Stored items from a collection:
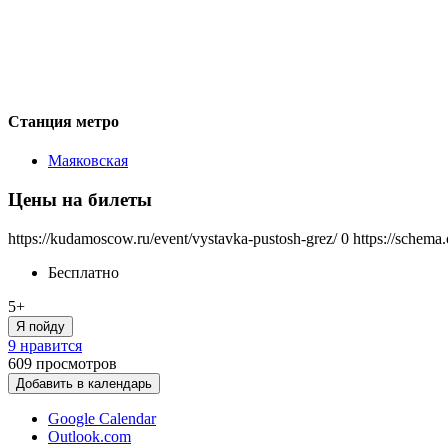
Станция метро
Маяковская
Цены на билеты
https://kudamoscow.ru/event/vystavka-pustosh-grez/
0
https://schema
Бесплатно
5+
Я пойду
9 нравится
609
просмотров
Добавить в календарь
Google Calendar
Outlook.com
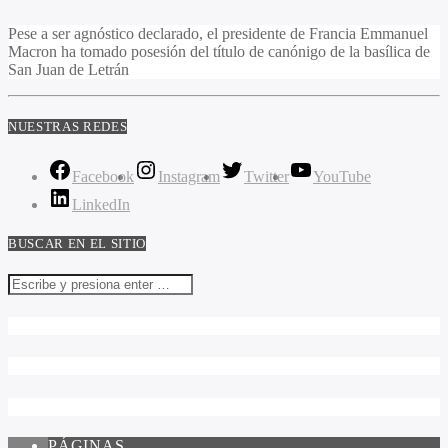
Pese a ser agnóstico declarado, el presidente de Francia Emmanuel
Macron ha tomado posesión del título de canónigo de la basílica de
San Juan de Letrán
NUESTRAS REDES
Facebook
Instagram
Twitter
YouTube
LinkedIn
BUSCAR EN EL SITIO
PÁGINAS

◆ Exercise directions: Reproduce each entry word for word and cut the images.

◆ Result of this task:
Станция метро
Маяковская
Цены на билеты
https://kudamoscow.ru/event/vystavka-pustosh-grez/
0
https://schema
Бесплатно
5+
Я пойду
9 нравится
609
просмотров
Добавить в календарь
Google Calendar
Outlook.com
Pese a ser agnóstico declarado, el presidente de Francia Emmanuel
Macron ha tomado posesión del título de canónigo de la basílica de
San Juan de Letrán
NUESTRAS REDES
Facebook
Instagram
Twitter
YouTube
LinkedIn
BUSCAR EN EL SITIO
PÁGINAS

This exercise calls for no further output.